Collected data entries:
# # # # # # #

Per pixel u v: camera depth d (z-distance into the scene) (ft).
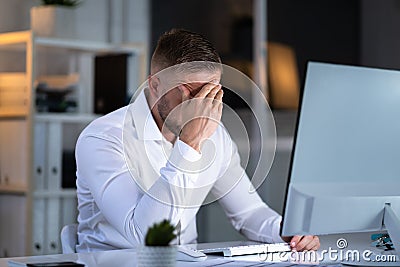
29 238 12.42
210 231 15.72
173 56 6.84
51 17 13.17
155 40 16.16
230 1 16.15
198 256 6.30
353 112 6.02
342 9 15.21
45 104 13.11
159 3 16.17
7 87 12.99
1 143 13.05
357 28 15.08
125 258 6.26
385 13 14.82
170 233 5.01
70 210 13.04
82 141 7.55
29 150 12.39
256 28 16.07
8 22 14.29
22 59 14.38
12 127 12.84
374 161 6.17
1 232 13.06
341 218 6.08
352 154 6.05
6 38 13.04
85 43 13.37
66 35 13.33
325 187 5.96
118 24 15.76
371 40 14.96
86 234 7.75
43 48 13.29
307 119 5.82
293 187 5.86
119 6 15.80
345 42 15.20
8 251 12.91
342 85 5.95
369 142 6.13
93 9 15.42
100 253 6.61
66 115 13.00
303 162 5.86
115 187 7.09
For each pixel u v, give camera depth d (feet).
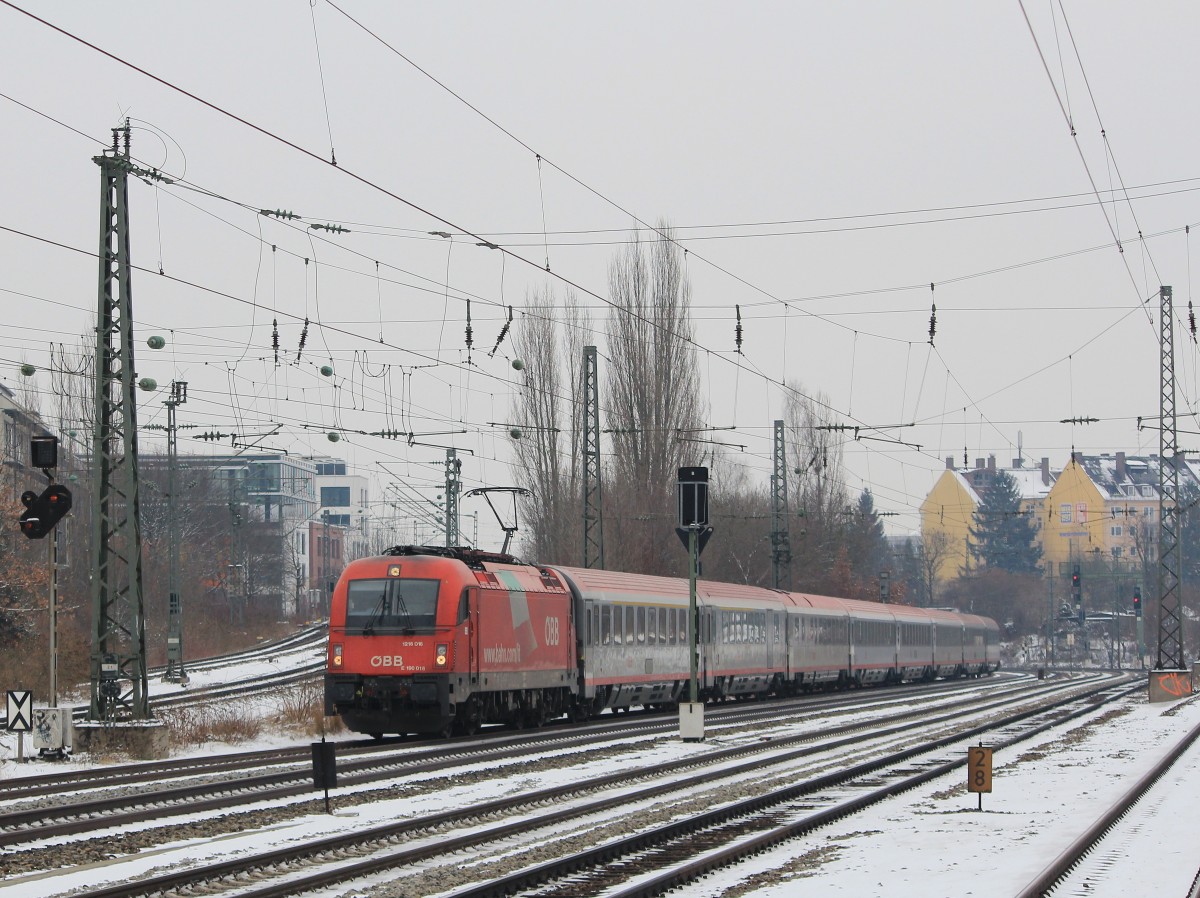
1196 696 330.95
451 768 144.56
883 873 84.99
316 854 89.10
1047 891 78.43
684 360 347.77
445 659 183.93
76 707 253.03
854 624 390.01
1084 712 264.72
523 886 79.61
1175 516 318.04
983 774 115.24
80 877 81.20
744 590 316.19
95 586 164.45
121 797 111.75
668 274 347.77
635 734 199.21
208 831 98.32
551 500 351.25
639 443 343.26
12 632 286.87
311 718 208.95
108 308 163.22
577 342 350.43
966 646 522.06
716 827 104.22
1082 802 120.37
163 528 487.20
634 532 341.21
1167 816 112.47
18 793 117.60
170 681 333.01
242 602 563.48
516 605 205.05
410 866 87.61
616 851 90.79
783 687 339.98
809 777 142.82
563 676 221.46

# # # # # # #

Quote the entries in full. Any image among them is to be omitted from the copy.

Per pixel u v: camera depth d (z-distance into the scene) (ft).
29 238 12.42
210 231 15.72
173 56 6.84
51 17 13.17
155 40 16.16
230 1 16.15
198 256 6.30
353 112 6.02
342 9 15.21
45 104 13.11
159 3 16.17
7 87 12.99
1 143 13.05
357 28 15.08
125 258 6.26
385 13 14.82
170 233 5.01
70 210 13.04
82 141 7.55
29 150 12.39
256 28 16.07
8 22 14.29
22 59 14.38
12 127 12.84
374 161 6.17
1 232 13.06
341 218 6.08
352 154 6.05
6 38 13.04
85 43 13.37
66 35 13.33
325 187 5.96
118 24 15.76
371 40 14.96
86 234 7.75
43 48 13.29
307 119 5.82
293 187 5.86
119 6 15.80
345 42 15.20
8 251 12.91
342 85 5.95
369 142 6.13
93 9 15.42
100 253 6.61
66 115 13.00
303 162 5.86
115 187 7.09
For each pixel u v, give camera depth d (feet).
1196 696 330.95
451 768 144.56
883 873 84.99
316 854 89.10
1047 891 78.43
684 360 347.77
445 659 183.93
76 707 253.03
854 624 390.01
1084 712 264.72
523 886 79.61
1175 516 318.04
983 774 115.24
80 877 81.20
744 590 316.19
95 586 164.45
121 797 111.75
668 274 347.77
635 734 199.21
208 831 98.32
551 500 351.25
639 443 343.26
12 632 286.87
311 718 208.95
108 308 163.22
577 342 350.43
966 646 522.06
716 827 104.22
1082 802 120.37
163 528 487.20
634 532 341.21
1167 816 112.47
18 793 117.60
170 681 333.01
242 602 563.48
516 605 205.05
410 866 87.61
616 851 90.79
783 687 339.98
809 777 142.82
563 676 221.46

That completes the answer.